TÜRK siyasi hayatına damgasını vurmuş, hatta Türkiye Cumhuriyeti'nin kuruluşunu gerçekleştiren önemli isimlerin ürünü olan CHP, tek parti ve tek adam dönemi sonrasında, özellikle de çok partili döneme geçiş sonrasında, 1950 yılından...
TÜRK
siyasi hayatına damgasını vurmuş, hatta Türkiye Cumhuriyeti'nin kuruluşunu gerçekleştiren önemli isimlerin ürünü olan CHP, tek parti ve tek adam dönemi sonrasında, özellikle de çok partili döneme geçiş sonrasında, 1950 yılından bu yana, yani 65 yıldır tek başına iktidar olamadı.
Türkiye bu süreç içinde üç ciddi darbe yaşadı.
Her darbe sonrasında, büyük ölçüde merkez sağ partiler iktidarda oldu.
Türkiye’de siyaset, uzun yıllar, CHP’den ayrılanların oluşturduğu Demokrat Parti ile CHP’nin siyasi yarışı hatta ciddi kutuplaşması ve de çatışması şeklinde geçti.
Ben tüm bu süreçleri en aktif bir biçimde geçirenlerdenim.
CHP, başlangıçtan bu yana, salt Cumhuriyete ve laikliğe odaklanırken, DP demokrasiye yönelerek siyaset yaptı.
1970’lerde iki kutuplu dünyada, modaya dönüşen Marksist temelli sol yapılanmalar ülkemizde de tırmanışa geçtikten sonra, CHP ister istemez hem de İsmet İnönü gibi bir lider döneminde, modaya uyarak ortanın soluna yöneldi.
CHP ne üst yönetimlerindeki ne de tabanındaki kitleleriyle, düşünsel anlamda sola tam anlamıyla yatkın değildi.
Tam bu kritik süreçte, şiirsel söylemleri ve çarpıcı sol sloganlarla Ecevit Ortanın Solu sonrasında da Demokratik Sol diyerek kitlelerin ilgisini çekmeye başladı ve CHP’nin başına geçti.
CHP 1950 sonrasında, en fazla oy oranına da Ecevit döneminde ulaşma başarısını gösterdi.

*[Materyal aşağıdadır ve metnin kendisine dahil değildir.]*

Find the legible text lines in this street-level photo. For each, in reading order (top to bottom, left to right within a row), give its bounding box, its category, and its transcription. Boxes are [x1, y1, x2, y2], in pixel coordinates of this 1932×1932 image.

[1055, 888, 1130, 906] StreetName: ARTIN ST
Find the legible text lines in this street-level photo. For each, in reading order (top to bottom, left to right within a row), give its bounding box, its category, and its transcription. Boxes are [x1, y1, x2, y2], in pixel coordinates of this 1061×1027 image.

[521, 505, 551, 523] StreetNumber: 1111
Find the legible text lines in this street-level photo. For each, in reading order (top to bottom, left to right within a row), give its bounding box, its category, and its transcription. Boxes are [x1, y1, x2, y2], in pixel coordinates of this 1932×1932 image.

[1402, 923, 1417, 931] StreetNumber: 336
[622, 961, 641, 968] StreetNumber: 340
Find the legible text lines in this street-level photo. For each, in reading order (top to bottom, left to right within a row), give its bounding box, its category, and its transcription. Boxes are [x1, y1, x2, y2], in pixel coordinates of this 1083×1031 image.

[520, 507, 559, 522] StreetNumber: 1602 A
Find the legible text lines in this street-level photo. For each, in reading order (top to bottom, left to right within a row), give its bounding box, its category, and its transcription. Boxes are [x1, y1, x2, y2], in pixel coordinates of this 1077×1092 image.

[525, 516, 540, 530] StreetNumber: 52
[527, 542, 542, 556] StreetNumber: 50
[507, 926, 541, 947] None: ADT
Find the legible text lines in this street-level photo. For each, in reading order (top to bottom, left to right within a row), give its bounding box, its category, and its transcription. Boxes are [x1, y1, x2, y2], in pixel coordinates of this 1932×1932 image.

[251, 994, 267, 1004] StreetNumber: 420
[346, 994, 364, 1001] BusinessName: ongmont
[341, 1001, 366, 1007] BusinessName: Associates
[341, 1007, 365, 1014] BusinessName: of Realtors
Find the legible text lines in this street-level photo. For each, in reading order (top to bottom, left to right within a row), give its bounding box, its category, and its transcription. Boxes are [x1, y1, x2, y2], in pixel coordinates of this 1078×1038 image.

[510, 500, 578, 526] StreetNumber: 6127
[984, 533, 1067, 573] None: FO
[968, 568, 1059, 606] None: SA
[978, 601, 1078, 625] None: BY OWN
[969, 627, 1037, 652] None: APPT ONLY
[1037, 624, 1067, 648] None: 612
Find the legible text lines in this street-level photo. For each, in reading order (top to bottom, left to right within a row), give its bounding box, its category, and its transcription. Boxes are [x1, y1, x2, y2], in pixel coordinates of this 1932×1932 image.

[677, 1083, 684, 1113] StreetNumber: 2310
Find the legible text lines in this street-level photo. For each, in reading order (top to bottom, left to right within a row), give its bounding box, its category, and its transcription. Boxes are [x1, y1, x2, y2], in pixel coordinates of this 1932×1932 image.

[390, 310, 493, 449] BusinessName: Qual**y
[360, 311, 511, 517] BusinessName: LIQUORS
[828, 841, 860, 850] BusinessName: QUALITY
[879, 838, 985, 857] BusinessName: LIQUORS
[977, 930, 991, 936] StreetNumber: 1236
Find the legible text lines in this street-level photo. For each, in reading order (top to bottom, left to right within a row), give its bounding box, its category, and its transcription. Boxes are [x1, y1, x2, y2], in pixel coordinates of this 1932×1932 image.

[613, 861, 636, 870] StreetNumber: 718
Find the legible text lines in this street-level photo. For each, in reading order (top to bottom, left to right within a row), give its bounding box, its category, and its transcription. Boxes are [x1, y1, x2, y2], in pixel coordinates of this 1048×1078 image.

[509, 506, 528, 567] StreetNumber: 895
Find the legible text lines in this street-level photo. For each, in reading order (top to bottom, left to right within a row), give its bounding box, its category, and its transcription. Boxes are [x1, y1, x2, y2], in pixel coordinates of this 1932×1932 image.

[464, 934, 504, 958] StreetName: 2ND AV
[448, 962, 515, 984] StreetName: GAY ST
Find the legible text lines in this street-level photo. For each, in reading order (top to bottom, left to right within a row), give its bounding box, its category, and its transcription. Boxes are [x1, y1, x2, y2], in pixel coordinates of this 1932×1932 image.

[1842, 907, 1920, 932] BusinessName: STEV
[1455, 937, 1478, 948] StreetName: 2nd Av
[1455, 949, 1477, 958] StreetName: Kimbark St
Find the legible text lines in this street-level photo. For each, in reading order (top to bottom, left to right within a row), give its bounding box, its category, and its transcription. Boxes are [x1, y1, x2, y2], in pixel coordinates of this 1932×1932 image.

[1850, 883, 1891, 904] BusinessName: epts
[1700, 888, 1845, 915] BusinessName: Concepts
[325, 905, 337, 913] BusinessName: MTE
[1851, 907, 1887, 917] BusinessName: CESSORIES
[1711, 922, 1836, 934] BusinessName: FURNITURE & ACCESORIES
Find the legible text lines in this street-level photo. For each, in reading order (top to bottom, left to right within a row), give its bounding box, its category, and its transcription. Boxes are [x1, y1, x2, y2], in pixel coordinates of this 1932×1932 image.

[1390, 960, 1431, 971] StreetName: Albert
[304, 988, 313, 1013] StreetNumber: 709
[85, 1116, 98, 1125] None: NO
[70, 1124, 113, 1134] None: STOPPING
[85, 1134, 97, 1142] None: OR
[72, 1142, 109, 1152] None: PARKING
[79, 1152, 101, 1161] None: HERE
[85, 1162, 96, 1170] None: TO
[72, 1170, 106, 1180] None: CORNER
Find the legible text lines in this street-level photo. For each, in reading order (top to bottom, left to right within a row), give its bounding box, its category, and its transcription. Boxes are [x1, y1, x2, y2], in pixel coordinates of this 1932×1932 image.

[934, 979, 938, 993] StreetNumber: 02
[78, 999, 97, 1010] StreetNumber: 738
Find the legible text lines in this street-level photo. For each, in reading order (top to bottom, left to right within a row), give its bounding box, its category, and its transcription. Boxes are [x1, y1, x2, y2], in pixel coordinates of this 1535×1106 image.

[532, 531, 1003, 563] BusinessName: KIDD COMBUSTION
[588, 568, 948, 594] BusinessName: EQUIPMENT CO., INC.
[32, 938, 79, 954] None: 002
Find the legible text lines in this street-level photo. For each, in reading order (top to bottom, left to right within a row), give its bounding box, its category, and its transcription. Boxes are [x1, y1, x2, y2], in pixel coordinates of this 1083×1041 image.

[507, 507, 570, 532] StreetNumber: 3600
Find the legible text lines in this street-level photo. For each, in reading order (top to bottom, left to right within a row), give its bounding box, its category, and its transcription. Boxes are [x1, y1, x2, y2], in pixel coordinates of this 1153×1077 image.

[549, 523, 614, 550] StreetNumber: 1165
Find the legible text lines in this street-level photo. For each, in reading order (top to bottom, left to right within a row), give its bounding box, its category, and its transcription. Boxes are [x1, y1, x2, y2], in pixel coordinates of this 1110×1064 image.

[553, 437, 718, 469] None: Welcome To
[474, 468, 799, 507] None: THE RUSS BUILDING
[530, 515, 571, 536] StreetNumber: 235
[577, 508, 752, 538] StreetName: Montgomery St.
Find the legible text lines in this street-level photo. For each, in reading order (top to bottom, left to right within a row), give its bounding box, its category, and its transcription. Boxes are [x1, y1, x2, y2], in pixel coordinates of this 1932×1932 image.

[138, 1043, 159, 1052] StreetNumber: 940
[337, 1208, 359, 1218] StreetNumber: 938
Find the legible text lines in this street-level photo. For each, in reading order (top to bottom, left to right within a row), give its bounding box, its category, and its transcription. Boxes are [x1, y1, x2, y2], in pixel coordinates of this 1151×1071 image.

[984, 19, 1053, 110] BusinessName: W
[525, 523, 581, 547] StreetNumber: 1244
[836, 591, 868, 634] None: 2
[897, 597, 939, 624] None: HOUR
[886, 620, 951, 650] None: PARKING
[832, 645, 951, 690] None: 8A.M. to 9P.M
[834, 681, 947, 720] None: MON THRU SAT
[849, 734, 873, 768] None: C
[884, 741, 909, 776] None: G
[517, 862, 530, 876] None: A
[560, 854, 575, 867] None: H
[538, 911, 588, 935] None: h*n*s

1980 darbesi sonrasında siyaset alt üst oldu.
Yılların deneyimine sahip ilkeli ve idealist siyasetçilerin önemli bir bölümü, darbe sonrasında siyasete küsüp geriye çekilirlerken, sahneye deneyimsiz üçüncü, dördüncü sınıf siyasetçiler çıktı.
Özellikle CHP kapatıldıktan sonra, sosyal demokrat kadrolar 1980 sonrasında budana budana farklı yapılanmalarla siyaset sahnesinde yer almaya çalıştı.
Bu süreçte SODEP, Halkçı Parti, sonrasında da SHP ve nihayet yeniden CHP’de bir bütünleşmeye gidilirken, partide sürekli lider değişimi yaşanırken, Ecevit’in DSP’si tırmanışa geçerek sol oylar, tıpkı sağda olduğu gibi bölündü.
CHP ne İsmet İnönü, ne Ecevit, ne de sonrasında hiçbir zaman gerçek bir Marksist temelli bir sol çizgiye yönelmedi.
Genel anlamda, mevcut koşullara göre sol içerikli sloganlardan öte bir sol düşünsel ve felsefi açılım ne CHP tavanında, ne de tabanında gerçekleşmediği halde sağ partiler CHP’yi komünist olmakla suçladılar.